You may not know me, but I am one of you. I was born and raised on the outskirts of Columbia, Missouri, in a rural setting. I come from a farming family that harvested tobacco for generations on the same land where I took my earliest steps. I was a member of my local 4-H chapter and my father taught me how to grow crops. I learned my professional skills from undergraduate and graduate programs at the University of Missouri.

I’m also one of the hundreds of United States Department of Agriculture employees who have been directed to relocate to a temporary workplace in Kansas City by Sept. 30, while the search for a permanent site in the area is conducted.

USDA employees are not the “beltway elites” that Secretary of Agriculture Sonny Perdue characterizes us as. I’m one of you. My story at the USDA’s Economic Research Service, or ERS, is also not unique. Many of my colleagues came from the heartland to represent rural America right here in our national capital, 15 miles up the Potomac River from George Washington’s farm at Mount Vernon.

We are federal employees who are dedicated to our mission: “Do right and feed everyone.” We study the many issues affecting the diverse fabric of American agriculture and rural communities. We are longtime professionals: agricultural economists, social scientists, statisticians, nutritionists and geographers and more.

We are your family and former neighbors who moved out of town and still come home to visit. Our staff hails from Hawaii to Maine and nearly every place in between. Most are from small towns and farming communities. A majority of us, like myself, are from the Midwest and graduated from your regional colleges and universities.

The ERS is the kind of place that embodies the public service values we grew up with back home, and folks with our experiences help make Washington, D.C., work better and expand its perspectives. But Perdue’s plan doesn’t make the USDA work better. It has created incredible dysfunction in federal service that did not exist prior to his announcement — an abrupt relocation to a still-unspecified location without public debate, comments or congressional approval.

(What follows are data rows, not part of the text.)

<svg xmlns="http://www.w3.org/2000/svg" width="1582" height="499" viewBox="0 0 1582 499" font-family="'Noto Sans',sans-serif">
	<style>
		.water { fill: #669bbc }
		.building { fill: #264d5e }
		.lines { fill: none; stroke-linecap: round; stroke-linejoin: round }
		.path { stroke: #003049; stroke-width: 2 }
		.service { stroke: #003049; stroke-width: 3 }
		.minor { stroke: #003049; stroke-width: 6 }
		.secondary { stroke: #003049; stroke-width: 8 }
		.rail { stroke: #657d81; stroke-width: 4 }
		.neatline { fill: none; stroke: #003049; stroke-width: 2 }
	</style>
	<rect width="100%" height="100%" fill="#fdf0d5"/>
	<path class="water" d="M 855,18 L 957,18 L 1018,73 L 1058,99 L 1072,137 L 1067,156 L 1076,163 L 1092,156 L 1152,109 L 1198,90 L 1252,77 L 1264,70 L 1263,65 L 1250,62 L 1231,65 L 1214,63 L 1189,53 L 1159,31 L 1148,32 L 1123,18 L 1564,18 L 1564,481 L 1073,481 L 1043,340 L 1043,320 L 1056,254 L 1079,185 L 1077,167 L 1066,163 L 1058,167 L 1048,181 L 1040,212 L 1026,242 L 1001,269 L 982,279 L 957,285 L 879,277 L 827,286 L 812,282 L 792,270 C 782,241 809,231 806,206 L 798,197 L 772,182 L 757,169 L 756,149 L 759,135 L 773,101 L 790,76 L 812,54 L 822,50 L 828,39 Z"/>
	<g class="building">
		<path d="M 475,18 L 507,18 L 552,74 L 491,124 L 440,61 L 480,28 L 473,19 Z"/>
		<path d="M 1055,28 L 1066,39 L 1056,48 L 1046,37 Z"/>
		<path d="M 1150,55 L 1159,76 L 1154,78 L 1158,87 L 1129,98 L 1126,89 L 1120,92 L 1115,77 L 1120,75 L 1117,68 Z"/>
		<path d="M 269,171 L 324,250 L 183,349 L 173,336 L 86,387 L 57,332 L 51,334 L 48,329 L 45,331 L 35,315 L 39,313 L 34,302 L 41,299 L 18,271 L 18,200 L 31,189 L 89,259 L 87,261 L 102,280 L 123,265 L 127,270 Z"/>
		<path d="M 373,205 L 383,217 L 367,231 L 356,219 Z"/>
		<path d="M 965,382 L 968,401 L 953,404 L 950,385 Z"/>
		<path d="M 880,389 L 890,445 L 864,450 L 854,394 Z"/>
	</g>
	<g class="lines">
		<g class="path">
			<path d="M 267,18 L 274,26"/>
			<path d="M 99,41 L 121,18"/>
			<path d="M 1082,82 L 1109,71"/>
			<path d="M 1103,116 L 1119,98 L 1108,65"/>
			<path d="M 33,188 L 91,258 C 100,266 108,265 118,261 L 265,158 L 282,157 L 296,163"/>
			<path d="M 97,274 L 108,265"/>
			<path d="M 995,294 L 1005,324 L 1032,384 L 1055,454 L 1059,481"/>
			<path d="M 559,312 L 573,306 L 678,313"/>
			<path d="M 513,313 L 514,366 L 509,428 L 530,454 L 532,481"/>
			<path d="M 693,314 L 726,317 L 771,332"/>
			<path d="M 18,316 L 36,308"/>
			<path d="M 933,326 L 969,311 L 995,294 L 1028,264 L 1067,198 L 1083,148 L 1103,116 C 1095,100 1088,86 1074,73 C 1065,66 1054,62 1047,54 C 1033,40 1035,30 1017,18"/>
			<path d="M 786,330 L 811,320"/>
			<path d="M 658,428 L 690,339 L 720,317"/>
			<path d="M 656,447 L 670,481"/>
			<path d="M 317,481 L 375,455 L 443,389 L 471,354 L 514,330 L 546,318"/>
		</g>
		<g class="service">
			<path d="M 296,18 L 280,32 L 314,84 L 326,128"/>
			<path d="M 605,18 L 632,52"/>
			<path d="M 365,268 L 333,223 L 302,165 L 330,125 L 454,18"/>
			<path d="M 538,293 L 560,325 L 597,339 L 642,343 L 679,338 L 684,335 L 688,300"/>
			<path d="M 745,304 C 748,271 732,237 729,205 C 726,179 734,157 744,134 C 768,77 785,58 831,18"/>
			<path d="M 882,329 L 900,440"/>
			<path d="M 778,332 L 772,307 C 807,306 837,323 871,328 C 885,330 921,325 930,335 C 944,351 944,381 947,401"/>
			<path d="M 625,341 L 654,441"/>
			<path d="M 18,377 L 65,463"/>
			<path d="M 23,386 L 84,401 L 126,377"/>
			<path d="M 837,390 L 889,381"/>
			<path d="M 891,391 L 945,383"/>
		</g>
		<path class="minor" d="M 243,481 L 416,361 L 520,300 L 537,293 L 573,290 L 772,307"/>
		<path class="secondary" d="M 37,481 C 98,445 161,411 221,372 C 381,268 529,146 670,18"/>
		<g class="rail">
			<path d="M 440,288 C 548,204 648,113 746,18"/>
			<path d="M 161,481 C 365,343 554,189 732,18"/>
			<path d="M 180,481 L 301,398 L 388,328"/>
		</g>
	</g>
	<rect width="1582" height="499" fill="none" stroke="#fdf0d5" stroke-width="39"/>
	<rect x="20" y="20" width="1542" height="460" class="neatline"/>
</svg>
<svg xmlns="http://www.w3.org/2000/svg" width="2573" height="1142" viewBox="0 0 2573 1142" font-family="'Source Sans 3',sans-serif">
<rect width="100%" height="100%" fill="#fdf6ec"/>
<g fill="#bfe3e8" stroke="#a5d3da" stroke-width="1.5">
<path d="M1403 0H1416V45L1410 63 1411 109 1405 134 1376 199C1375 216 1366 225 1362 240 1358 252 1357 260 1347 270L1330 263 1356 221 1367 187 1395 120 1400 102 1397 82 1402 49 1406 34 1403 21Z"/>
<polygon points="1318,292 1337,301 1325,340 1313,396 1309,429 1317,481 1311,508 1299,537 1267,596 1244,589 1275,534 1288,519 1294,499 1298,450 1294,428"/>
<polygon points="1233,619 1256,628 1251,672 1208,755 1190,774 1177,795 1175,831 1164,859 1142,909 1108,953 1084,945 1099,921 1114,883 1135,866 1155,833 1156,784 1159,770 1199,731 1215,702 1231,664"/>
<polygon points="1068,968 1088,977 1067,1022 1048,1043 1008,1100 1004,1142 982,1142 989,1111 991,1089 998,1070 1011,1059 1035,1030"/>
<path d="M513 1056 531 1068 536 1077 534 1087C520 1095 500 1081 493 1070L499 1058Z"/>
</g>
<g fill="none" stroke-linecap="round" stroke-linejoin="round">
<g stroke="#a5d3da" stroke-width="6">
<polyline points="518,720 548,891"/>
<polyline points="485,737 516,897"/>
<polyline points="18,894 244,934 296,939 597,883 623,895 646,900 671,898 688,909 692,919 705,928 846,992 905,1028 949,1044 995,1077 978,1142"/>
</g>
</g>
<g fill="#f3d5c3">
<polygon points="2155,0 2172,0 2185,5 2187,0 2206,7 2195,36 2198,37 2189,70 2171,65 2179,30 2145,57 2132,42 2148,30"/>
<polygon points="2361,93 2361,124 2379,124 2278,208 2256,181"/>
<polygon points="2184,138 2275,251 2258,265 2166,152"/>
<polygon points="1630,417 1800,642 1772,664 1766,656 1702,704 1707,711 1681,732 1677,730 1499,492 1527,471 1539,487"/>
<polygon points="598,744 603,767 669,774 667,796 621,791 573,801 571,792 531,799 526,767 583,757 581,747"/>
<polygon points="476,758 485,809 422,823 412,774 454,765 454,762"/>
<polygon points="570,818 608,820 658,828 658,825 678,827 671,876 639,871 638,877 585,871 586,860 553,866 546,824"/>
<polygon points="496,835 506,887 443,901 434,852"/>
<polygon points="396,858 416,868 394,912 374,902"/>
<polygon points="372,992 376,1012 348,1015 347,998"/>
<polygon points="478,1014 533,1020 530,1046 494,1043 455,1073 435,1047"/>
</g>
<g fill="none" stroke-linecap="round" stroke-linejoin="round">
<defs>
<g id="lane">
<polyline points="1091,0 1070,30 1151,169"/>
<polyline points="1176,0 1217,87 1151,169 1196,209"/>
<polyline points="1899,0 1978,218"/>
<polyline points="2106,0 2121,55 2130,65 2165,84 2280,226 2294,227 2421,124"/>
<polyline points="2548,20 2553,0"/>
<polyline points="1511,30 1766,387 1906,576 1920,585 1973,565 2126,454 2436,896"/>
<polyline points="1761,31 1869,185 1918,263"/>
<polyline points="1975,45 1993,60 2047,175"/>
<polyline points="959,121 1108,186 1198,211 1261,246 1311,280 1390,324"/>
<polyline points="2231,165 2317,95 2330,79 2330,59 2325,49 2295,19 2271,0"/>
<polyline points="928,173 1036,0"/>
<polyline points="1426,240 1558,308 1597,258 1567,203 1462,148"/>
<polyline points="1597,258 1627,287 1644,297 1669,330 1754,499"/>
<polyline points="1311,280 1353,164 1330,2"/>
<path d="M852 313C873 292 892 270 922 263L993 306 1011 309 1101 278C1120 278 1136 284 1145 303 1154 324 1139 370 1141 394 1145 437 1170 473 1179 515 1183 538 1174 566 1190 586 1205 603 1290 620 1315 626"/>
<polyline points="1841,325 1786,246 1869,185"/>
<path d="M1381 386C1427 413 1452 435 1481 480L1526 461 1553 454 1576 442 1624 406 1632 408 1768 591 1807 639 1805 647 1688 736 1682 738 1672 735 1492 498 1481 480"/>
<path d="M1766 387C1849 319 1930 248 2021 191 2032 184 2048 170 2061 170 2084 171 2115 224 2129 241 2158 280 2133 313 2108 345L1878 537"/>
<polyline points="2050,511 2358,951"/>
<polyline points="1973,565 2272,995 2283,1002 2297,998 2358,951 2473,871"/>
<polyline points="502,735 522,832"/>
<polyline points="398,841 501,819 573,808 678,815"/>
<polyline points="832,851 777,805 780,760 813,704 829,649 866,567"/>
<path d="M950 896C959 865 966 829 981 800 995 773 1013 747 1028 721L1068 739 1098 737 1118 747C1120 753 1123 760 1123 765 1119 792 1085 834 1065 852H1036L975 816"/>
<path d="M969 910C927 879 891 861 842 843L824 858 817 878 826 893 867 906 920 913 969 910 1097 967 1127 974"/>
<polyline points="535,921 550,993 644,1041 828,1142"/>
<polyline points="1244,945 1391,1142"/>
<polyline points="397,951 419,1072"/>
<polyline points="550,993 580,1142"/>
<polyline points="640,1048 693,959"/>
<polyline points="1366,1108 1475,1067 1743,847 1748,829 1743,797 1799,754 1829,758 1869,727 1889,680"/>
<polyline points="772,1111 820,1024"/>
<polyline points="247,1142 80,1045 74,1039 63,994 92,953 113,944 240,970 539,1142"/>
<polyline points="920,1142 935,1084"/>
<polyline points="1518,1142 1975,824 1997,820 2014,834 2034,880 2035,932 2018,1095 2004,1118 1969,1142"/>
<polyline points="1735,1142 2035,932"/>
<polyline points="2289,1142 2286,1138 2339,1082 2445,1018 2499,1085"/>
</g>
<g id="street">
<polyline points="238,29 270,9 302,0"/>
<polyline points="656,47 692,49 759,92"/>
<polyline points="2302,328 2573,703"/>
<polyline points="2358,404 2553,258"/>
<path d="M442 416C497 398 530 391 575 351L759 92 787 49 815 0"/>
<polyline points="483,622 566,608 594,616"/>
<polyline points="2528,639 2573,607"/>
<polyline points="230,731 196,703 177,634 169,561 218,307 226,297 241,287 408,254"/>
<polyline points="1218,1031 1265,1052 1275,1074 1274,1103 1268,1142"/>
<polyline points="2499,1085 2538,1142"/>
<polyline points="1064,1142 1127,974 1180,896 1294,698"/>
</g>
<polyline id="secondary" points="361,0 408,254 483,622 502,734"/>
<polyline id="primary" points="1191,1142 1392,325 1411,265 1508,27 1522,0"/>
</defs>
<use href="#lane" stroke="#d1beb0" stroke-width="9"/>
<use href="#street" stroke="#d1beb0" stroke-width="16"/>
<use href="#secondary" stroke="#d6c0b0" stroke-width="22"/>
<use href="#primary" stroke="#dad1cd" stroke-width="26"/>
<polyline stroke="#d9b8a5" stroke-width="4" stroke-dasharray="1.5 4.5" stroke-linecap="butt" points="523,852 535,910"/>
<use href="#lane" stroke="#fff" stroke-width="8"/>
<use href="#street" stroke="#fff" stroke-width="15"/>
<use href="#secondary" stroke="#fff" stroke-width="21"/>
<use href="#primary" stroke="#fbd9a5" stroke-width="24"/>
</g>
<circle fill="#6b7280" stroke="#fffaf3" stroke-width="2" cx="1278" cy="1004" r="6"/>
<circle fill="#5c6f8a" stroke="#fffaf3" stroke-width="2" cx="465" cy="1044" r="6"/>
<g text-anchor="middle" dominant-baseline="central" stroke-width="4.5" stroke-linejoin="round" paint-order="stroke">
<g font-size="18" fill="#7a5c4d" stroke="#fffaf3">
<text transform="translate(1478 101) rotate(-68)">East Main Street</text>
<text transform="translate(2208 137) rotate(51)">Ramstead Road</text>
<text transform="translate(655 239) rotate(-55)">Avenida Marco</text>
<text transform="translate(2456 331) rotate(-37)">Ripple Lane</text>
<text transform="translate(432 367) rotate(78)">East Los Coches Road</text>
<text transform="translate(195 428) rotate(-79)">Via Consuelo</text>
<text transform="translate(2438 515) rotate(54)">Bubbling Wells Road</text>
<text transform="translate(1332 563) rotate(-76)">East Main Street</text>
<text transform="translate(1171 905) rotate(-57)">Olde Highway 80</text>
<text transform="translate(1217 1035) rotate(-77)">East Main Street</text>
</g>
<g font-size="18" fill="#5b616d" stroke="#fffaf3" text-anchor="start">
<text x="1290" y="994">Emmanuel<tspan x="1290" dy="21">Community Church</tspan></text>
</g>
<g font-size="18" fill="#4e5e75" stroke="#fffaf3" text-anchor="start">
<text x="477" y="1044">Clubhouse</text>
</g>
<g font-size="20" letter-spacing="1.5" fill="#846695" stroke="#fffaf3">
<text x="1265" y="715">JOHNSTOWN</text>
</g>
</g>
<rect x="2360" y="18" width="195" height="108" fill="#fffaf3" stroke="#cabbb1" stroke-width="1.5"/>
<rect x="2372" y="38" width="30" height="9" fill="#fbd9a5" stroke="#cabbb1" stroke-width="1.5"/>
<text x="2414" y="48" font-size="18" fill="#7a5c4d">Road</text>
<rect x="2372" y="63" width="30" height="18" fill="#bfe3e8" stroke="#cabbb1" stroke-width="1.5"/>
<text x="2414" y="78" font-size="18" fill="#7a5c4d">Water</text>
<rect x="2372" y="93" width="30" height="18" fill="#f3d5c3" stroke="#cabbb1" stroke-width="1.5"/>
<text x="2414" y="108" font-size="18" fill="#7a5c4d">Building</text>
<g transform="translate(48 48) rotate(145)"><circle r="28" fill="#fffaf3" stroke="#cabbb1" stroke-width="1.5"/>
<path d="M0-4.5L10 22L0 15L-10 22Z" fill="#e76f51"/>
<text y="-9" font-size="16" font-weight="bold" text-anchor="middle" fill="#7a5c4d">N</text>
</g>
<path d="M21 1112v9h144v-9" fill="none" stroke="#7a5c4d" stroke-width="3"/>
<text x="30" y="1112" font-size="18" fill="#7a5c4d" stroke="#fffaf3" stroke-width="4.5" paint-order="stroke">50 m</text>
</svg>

During Perdue’s announcement of Kansas City as the new location for the ERS and the USDA’s National Institute for Food and Agriculture, we chose to turn our backs to him, to mirror the secretary — as he continues to turn his back on American farmers. His plan is silencing necessary research and analysis that our land grant universities, 1890s colleges, extension system and the private sector use on a daily basis to communicate critical data to American farmers. We are a voice in the capital for rural America, made up of rural Americans, bringing data-driven analysis to the public sphere.

We work at the USDA because we want to help farmers and everyone in the agricultural sector to make the best, most informed decisions they can. But by forcing this move on a rushed time line, Perdue is cutting us off at the knees.

When reporters asked Perdue how the relocation would personally impact his employees, he went off script long enough to reveal how seriously he takes us and our work by saying, “I understand that no one ever wants their cheese moved.”

If Kansas City doesn’t slow down the current reckless speed of this move, you’ll host the gutted shell of an agency that may never fully recover. You don’t want that, and we don’t want that.

I’m one of you. As a son of the Show-Me State, I need leadership to show me why relocating us from Washington, D.C., is right for us and the Midwest. USDA employees just want the chance to do our vital jobs right, so that we can keep being a voice for rural America.

Kevin Hunt is acting vice president of the American Federation of Government Employees Local 3403.